◆ Human pose keypoint data ◆
══════════

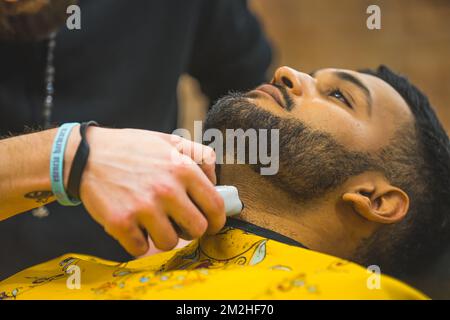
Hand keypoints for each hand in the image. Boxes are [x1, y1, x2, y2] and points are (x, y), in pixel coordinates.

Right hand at [74, 127, 224, 255]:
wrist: (86, 155)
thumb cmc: (132, 149)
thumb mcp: (170, 141)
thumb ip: (199, 157)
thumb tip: (216, 183)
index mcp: (183, 169)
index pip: (215, 206)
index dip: (217, 220)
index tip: (211, 224)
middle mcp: (167, 189)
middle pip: (198, 229)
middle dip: (191, 230)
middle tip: (179, 223)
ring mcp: (143, 208)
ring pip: (170, 243)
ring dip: (163, 236)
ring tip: (152, 221)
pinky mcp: (121, 223)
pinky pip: (140, 249)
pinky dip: (137, 242)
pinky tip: (133, 225)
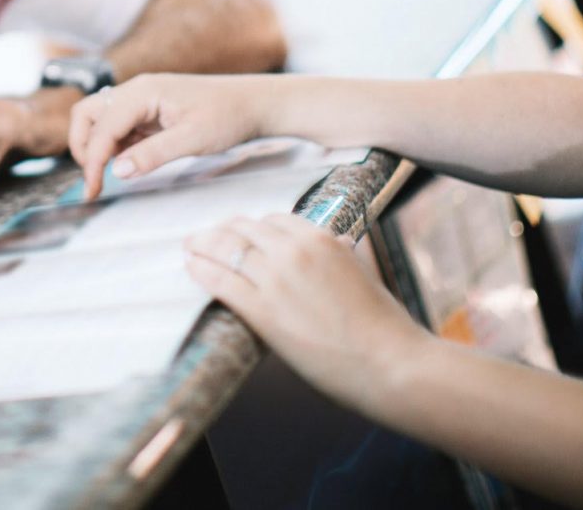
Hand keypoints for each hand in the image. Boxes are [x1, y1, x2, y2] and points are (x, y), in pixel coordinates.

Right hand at [68, 73, 274, 200]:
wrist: (254, 104)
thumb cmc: (229, 116)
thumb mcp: (193, 140)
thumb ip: (152, 154)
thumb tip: (116, 170)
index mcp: (143, 92)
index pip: (102, 126)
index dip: (92, 160)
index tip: (92, 190)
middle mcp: (136, 91)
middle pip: (87, 114)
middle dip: (82, 147)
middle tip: (93, 180)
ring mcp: (141, 100)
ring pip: (99, 120)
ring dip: (96, 147)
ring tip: (106, 176)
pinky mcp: (148, 111)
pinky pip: (118, 127)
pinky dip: (113, 147)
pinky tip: (126, 165)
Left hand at [185, 214, 424, 409]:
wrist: (391, 362)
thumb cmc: (384, 326)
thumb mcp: (362, 275)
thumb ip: (340, 257)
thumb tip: (335, 245)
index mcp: (323, 238)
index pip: (275, 220)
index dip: (253, 227)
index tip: (242, 232)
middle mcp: (295, 250)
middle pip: (245, 229)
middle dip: (223, 231)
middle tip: (207, 237)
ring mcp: (276, 279)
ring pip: (227, 248)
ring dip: (204, 245)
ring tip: (190, 247)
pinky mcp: (263, 310)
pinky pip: (221, 280)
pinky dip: (201, 270)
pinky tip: (190, 267)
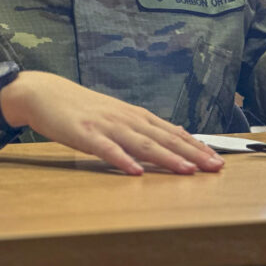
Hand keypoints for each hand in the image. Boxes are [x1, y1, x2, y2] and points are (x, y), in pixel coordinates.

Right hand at [2, 71, 224, 175]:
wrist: (47, 94)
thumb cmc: (85, 108)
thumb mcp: (119, 115)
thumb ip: (145, 126)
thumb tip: (176, 132)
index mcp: (136, 116)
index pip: (172, 132)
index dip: (196, 146)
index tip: (217, 159)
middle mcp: (127, 119)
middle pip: (165, 138)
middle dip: (192, 153)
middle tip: (215, 166)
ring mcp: (107, 126)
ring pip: (142, 143)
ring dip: (166, 157)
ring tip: (187, 170)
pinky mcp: (86, 134)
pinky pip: (106, 149)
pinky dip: (122, 160)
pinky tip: (136, 171)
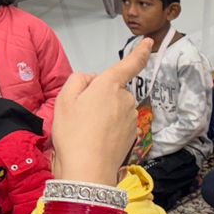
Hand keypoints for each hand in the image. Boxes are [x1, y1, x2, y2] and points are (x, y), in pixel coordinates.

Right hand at [52, 38, 152, 184]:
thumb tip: (91, 81)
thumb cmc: (74, 133)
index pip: (130, 64)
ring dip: (103, 114)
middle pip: (113, 90)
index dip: (140, 52)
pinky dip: (108, 129)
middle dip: (99, 96)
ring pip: (115, 108)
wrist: (88, 170)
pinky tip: (95, 139)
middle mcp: (125, 99)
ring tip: (86, 129)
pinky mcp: (132, 135)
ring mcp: (131, 118)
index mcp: (109, 85)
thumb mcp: (64, 100)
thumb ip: (79, 81)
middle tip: (79, 113)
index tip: (149, 42)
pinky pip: (118, 124)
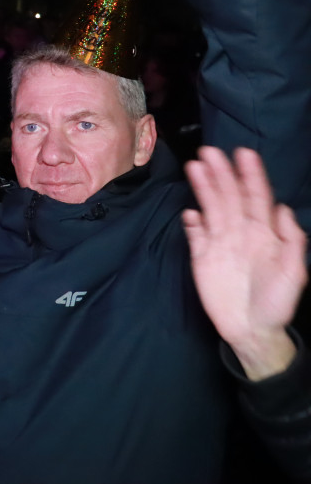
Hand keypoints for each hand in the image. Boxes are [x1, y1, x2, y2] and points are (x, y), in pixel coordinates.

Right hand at [183, 146, 307, 379]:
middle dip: (221, 173)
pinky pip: (196, 234)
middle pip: (230, 197)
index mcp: (264, 233)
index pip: (257, 198)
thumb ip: (291, 240)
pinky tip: (190, 211)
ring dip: (204, 188)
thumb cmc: (277, 303)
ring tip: (195, 166)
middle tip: (211, 152)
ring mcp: (220, 243)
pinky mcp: (202, 257)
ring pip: (211, 208)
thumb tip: (282, 209)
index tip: (244, 154)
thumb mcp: (293, 273)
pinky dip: (192, 222)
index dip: (251, 176)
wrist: (252, 331)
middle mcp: (241, 232)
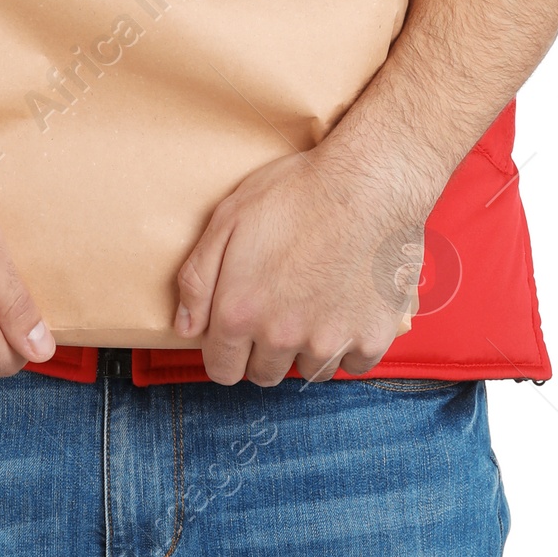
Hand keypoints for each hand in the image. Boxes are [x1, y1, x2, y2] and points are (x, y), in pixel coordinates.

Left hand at [173, 146, 433, 386]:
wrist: (369, 182)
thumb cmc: (299, 192)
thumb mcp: (228, 218)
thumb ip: (198, 278)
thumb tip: (186, 327)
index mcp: (241, 312)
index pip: (222, 370)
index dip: (226, 350)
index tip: (239, 331)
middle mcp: (282, 337)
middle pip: (265, 374)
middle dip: (265, 348)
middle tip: (280, 306)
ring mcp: (329, 341)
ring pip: (309, 371)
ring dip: (308, 348)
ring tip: (315, 301)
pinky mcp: (371, 338)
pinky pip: (354, 363)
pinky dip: (351, 343)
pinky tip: (347, 304)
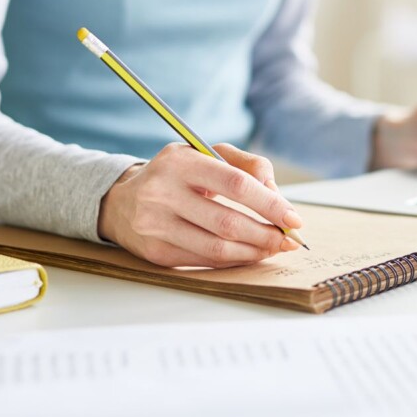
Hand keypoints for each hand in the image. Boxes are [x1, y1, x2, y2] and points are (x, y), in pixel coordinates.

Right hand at [97, 143, 303, 267]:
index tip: (293, 217)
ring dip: (253, 252)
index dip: (269, 204)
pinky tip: (248, 254)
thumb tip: (276, 194)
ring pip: (217, 249)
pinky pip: (204, 262)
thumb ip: (246, 165)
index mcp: (181, 162)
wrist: (123, 201)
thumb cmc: (176, 175)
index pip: (235, 184)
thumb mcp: (205, 154)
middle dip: (266, 234)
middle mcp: (163, 193)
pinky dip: (233, 261)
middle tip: (288, 239)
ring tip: (272, 248)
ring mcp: (156, 226)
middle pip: (228, 222)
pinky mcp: (156, 253)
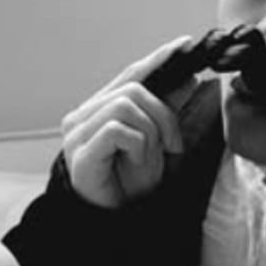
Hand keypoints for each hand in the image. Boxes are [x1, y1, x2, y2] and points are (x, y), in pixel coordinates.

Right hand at [61, 37, 190, 208]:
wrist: (116, 219)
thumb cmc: (129, 181)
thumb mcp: (156, 139)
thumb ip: (166, 108)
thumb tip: (187, 77)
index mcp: (97, 108)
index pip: (130, 75)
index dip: (158, 60)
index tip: (185, 45)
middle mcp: (81, 116)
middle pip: (133, 90)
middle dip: (163, 116)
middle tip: (172, 145)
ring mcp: (77, 134)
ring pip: (127, 106)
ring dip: (151, 133)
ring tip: (150, 157)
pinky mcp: (81, 153)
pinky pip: (119, 130)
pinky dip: (138, 145)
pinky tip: (136, 162)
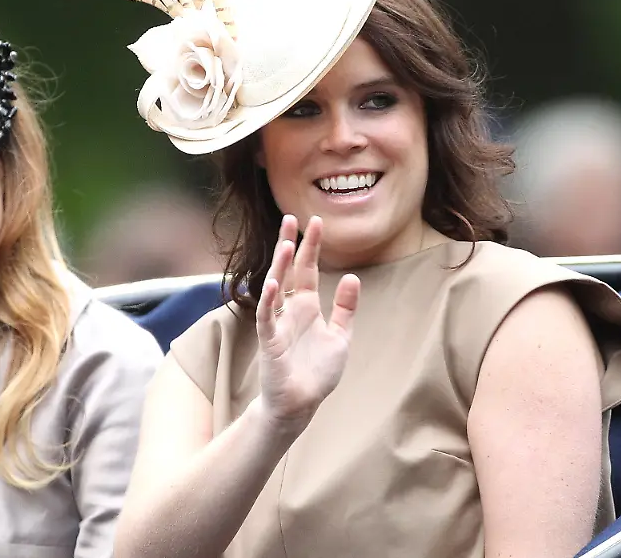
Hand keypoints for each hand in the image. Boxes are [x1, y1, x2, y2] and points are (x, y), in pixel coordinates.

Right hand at [254, 215, 358, 435]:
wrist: (301, 403)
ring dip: (280, 266)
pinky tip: (273, 283)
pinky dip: (269, 301)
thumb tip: (353, 276)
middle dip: (290, 245)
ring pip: (275, 288)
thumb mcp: (341, 336)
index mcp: (306, 307)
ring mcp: (278, 324)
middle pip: (288, 271)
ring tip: (286, 243)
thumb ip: (346, 308)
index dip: (310, 246)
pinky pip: (267, 318)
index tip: (315, 221)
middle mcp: (290, 310)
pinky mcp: (270, 342)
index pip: (307, 270)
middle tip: (291, 218)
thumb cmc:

══════════

◆ What needs to be done ◆
Extract every line of the records above that contains the word "wrist".

◆ Exercise solution ◆
wrist: (86, 155)
wrist: (254, 104)
wrist: (391, 362)
wrist: (47, 94)
wrist: (88, 170)
wrist: (252, 331)
wrist: (369, 182)
wrist: (123, 201)
wrist: (116, 219)
wrist: (301, 403)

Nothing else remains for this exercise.